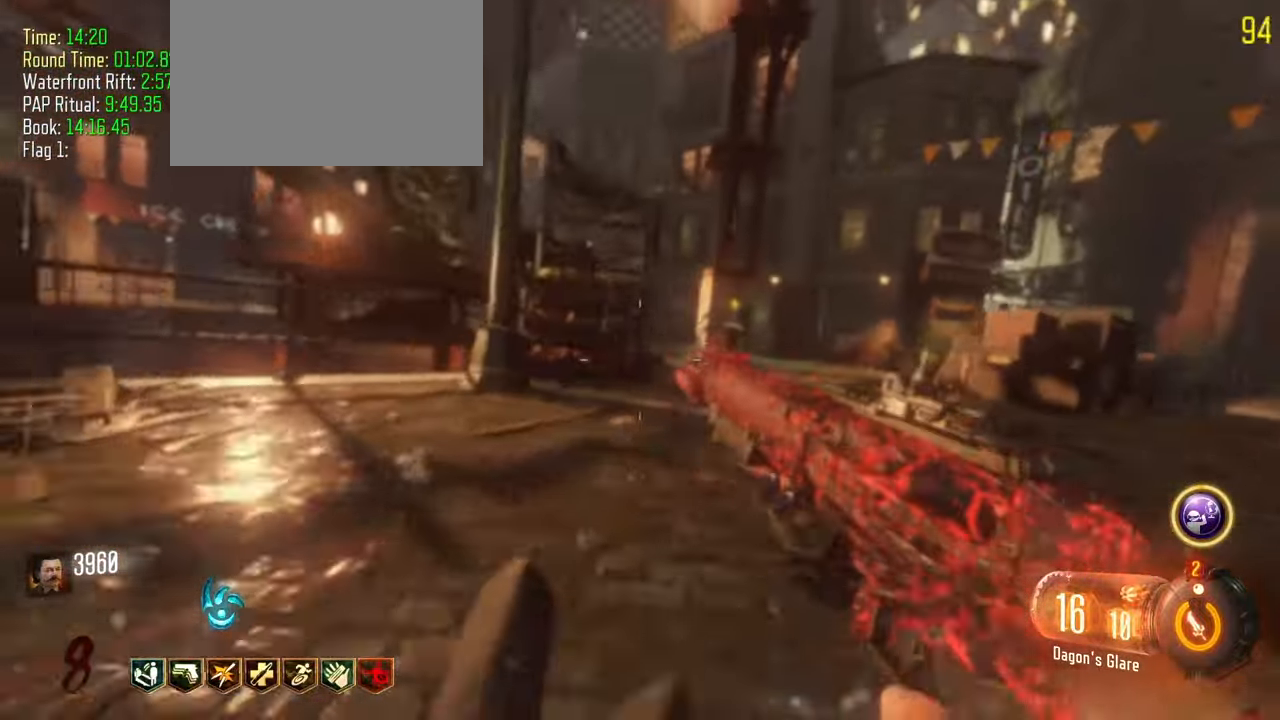
Gameplay with keyboard and mouse; each line is a JSON object with the keys held at the frame after it. "events" lists presses ("down") and releases ("up") of "1", "2", "3", "4", "5", "a", "alt", "c", "caps_lock", "ctrl", "d", "e", "f", "g", "q", "r", "s", "shift", "t", "tab", "v", "w", "x" and "z" between this image and that frame as [ms after this image, input, new state], when the widget could be followed in between. No other keys are recorded. Mouse buttons are not recorded. Not read: mouse_move.
{"keys": ["a", "shift", "w"]}
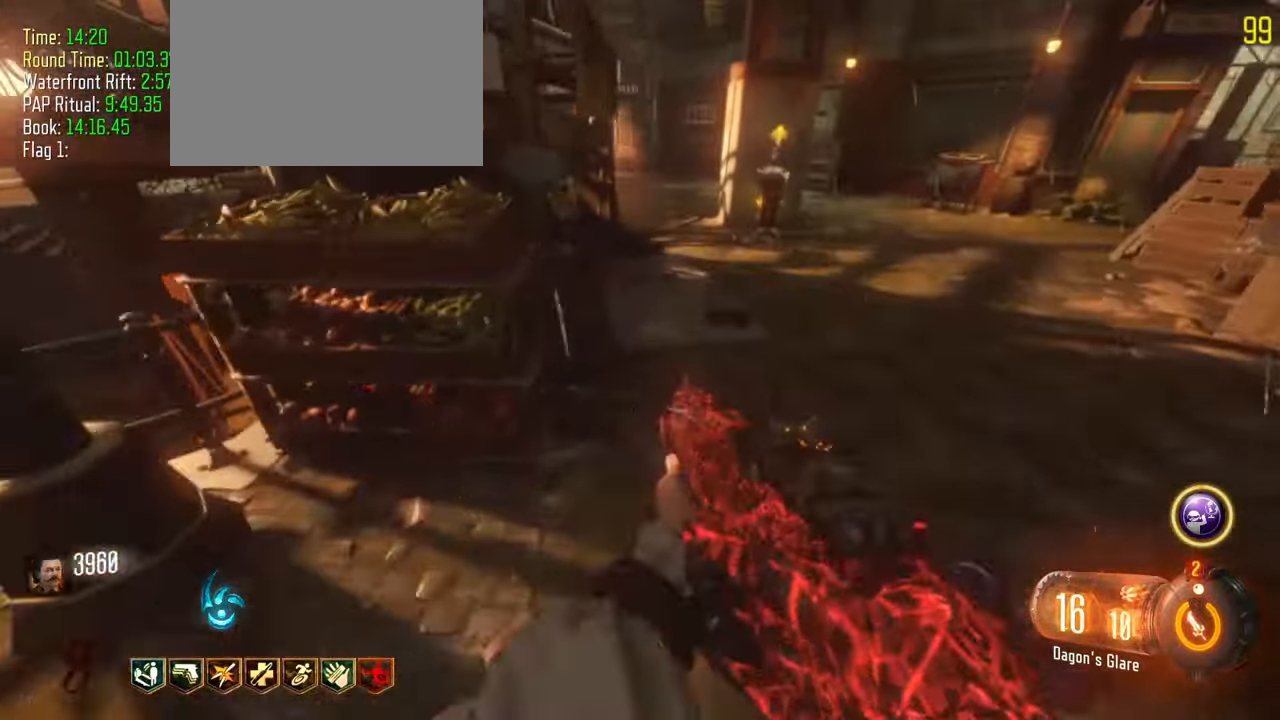
{"keys": ["shift", "w"], "events": [[283, "a", "up"]]}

^^^^^^^^^^^^^^^^

PROBLEM TO WORK ON: Every line of the data above should be returned exactly, with the pictures removed.

ANSWER:
Gameplay with keyboard and mouse; each line is a JSON object with the keys held at the frame after it. "events" lists presses ("down") and releases ("up") of "1", "2", "3", "4", "5", "a", "alt", "c", "caps_lock", "ctrl", "d", "e", "f", "g", "q", "r", "s", "shift", "t", "tab", "v", "w", "x" and "z" between this image and that frame as [ms after this image, input, new state], when the widget could be followed in between. No other keys are recorded. Mouse buttons are not recorded. Not read: mouse_move.
{"keys": ["a", "shift", "w"]}
{"keys": ["shift", "w"], "events": [[283, "a", "up"]]}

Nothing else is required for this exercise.